The main treatment is a 28-day course of HIV post-exposure prophylaxis drugs that interfere with lentivirus retrotranscription, among other things. This is a prescription drug, so you are going to urgent care / somewhere else to get it proscribed, then getting it from a pharmacy.

Lentiviruses are generally poor at infecting humans, even with direct puncture wounds (<20% of needlestick incidents directly with HIV lead to infections). The post-exposure drugs are very effective if started within 3 days (ideally within 3-6 hours), dropping this number to effectively 0%.

If you believe that you are exposed, you should:

  1. Make sure the BSC is in a safe state, e.g. nothing in precariously perched on something else.

  2. Wash your hands and/or the exposed area of skin for ten to fifteen minutes with soap and water.

  3. If possible while washing your hands, inform someone else in lab to contact.

    1. the EHS rep, Katie, or Brian Smith, to kick off the paperwork side of things. Do not worry about this paperwork now if you can’t reach these people, it’s not your job to deal with it.

    2. Anyone, to contact MIT Medical urgent care (617-253-1311) if inside business hours (8am-8pm M-F, 10am-4pm on weekends)

    3. If outside of business hours, any other urgent care that is open (or ER if everywhere is closed).

  4. Tell the doctor that you were exposed to an HIV-derived lentiviral vector, and how you were exposed. If the virus was BSL2+, tell them that the vector encodes for an oncogene.

  5. The prescription should be covered under even the base insurance that all students get.

  6. Follow up with other people in lab to handle e.g. paperwork filling, finishing cleaning out the BSC, and so on.

Lessons learned from incidents

Spilled virus incident

While a former member of the lab was filtering a human-infectable lentivirus encoding for a fluorescent protein, too much pressure was applied on the syringe.

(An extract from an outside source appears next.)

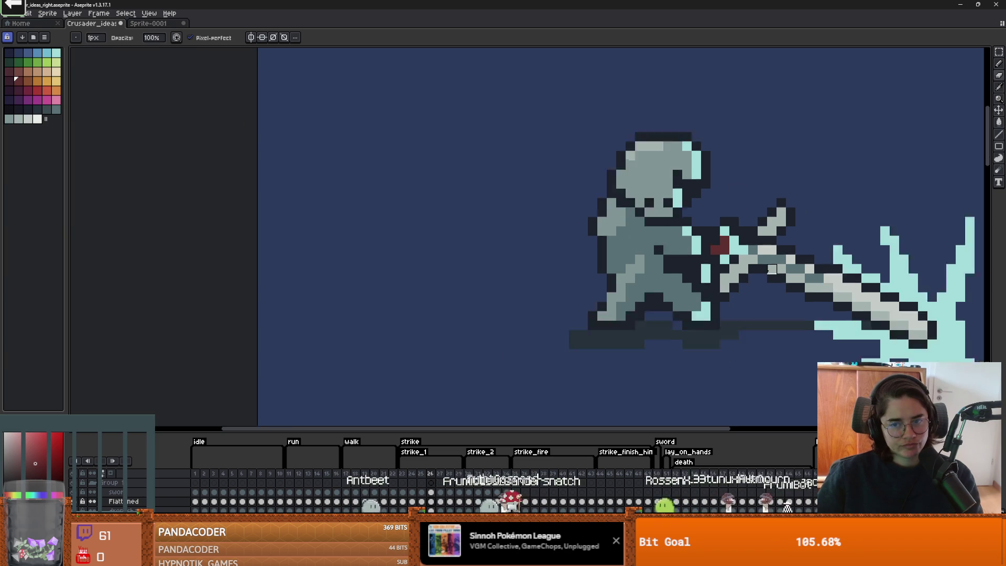
pyautogui.scroll(-2, 819, 298)
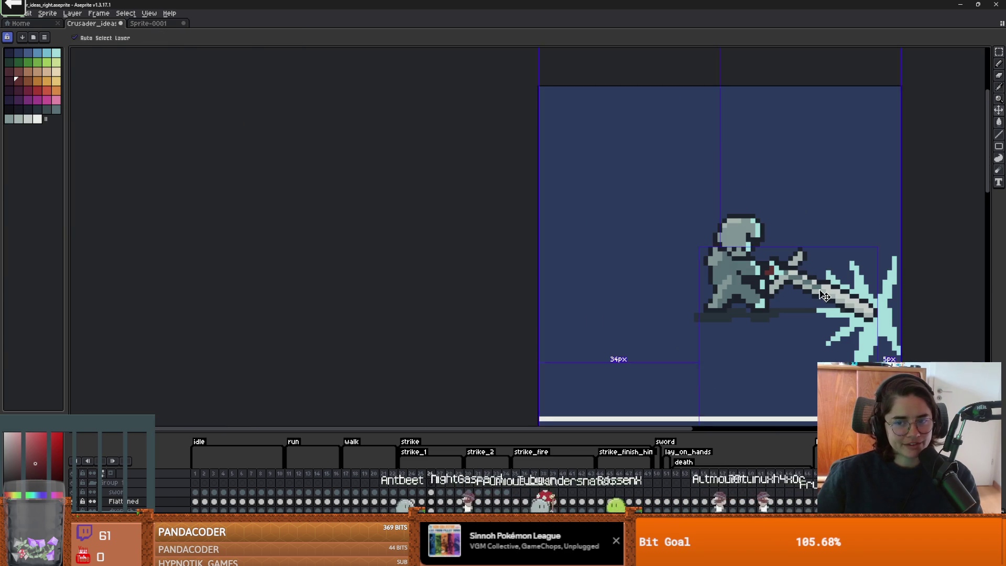
pyautogui.hscroll(3, 734, 291)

Their hold on the syringe slipped, and knocked over the tube containing the filtered lentivirus. Most of the lentivirus-containing media stayed within the BSC, though some was knocked onto the person’s lab coat, around the mid-chest area.

Response: The person carefully removed their PPE, washed their hands, and asked other people in lab for advice. Due to good PPE use and protocols, all virus-containing media ended up only on PPE, and the person decided that medical attention was not needed.

Katie filled out the incident paperwork. The lab coat was soaked in bleach and Preempt and sent out for laundering after being decontaminated in lab.

Lessons learned: When filtering virus, if the filter gets too clogged with cells or other debris, it can be hard to apply enough pressure to filter the virus. If this happens, you can transfer the remaining virus to filter back into a separate tube, and use a second syringe. Do not apply more force than you can control.